Structured diff data
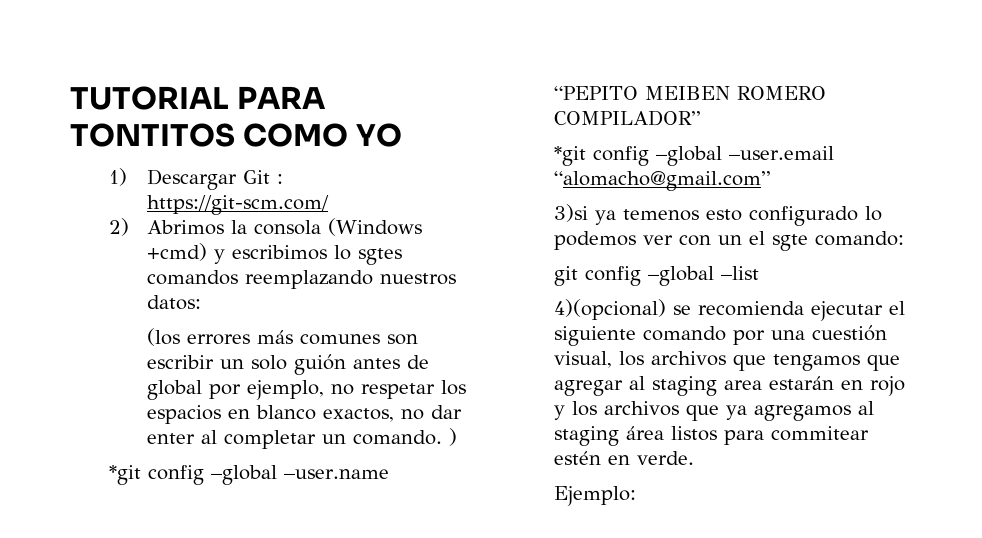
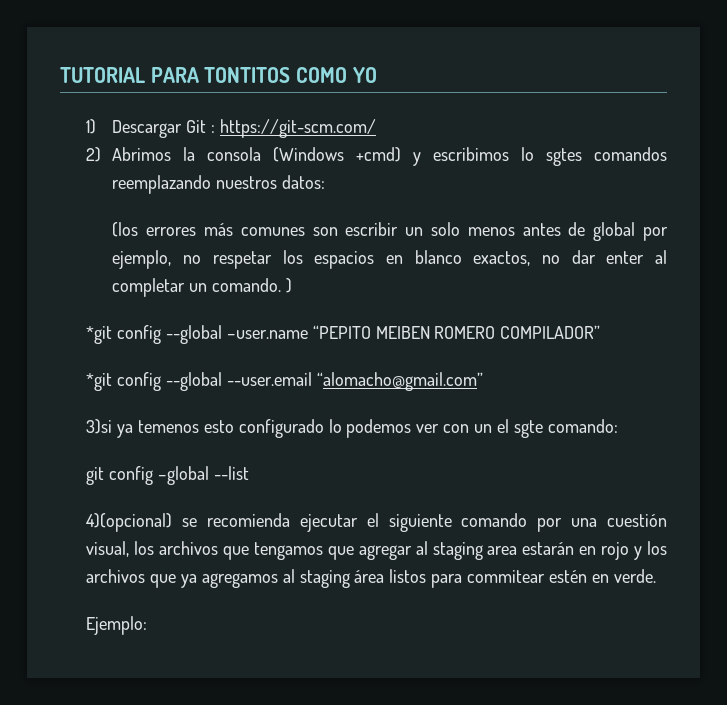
[294,354,347,375] guión -> [467,227,515,236] menos
[210,465,277,485] –global -> [165,325,222,344] --global
[655,146,834,166] –global –user.email -> [165,372,312,391] --global --user.email
[720,266,759,280] –list -> [213,466,249,480] --list

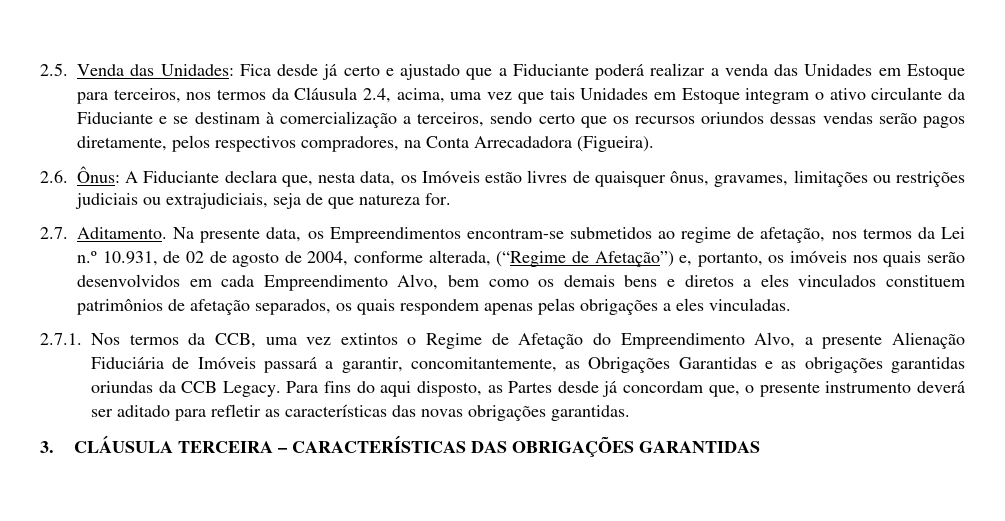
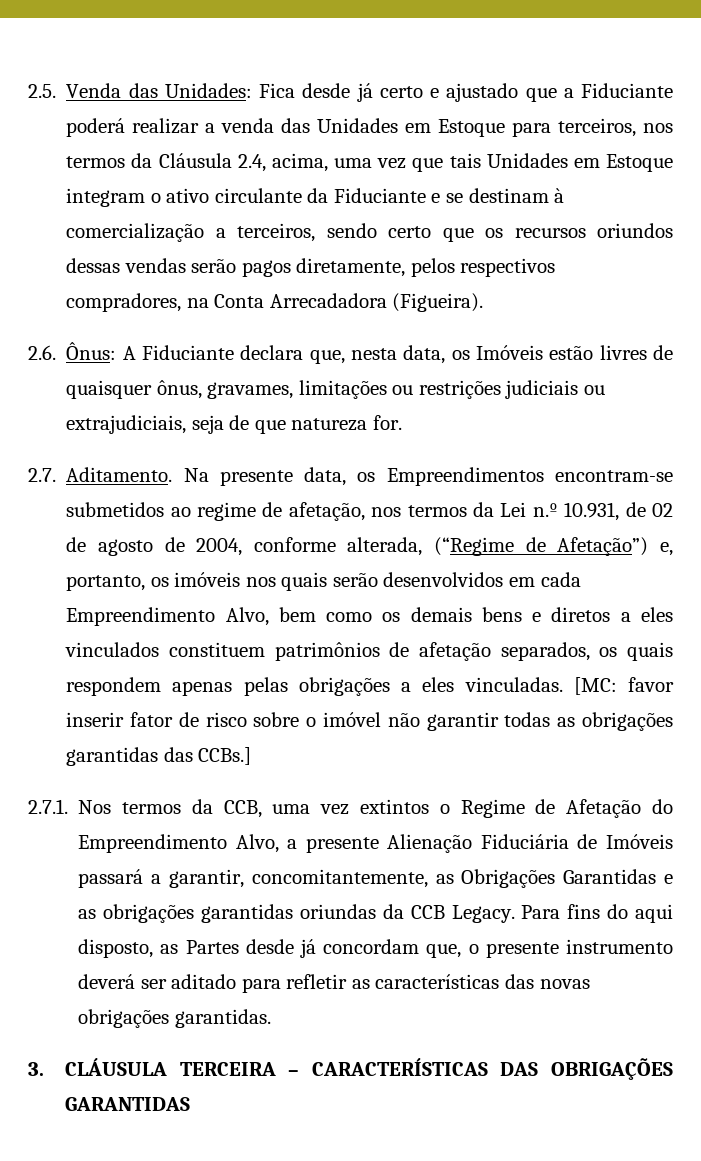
(791, 304) none -> [573,677,674,695] [66,712,673,731] [66,747,252,766] [MC: favor inserir fator de risco sobre o imóvel não garantir todas as obrigações garantidas das CCBs.]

=== ACTION ITEM ===
Your answer must be every line from the entries that contains the string "global", copied as it stands.

=== RESPONSE AREA ===
[210,465,277,485] –global -> [165,325,222,344] --global
[655,146,834,166] –global –user.email -> [165,372,312,391] --global --user.email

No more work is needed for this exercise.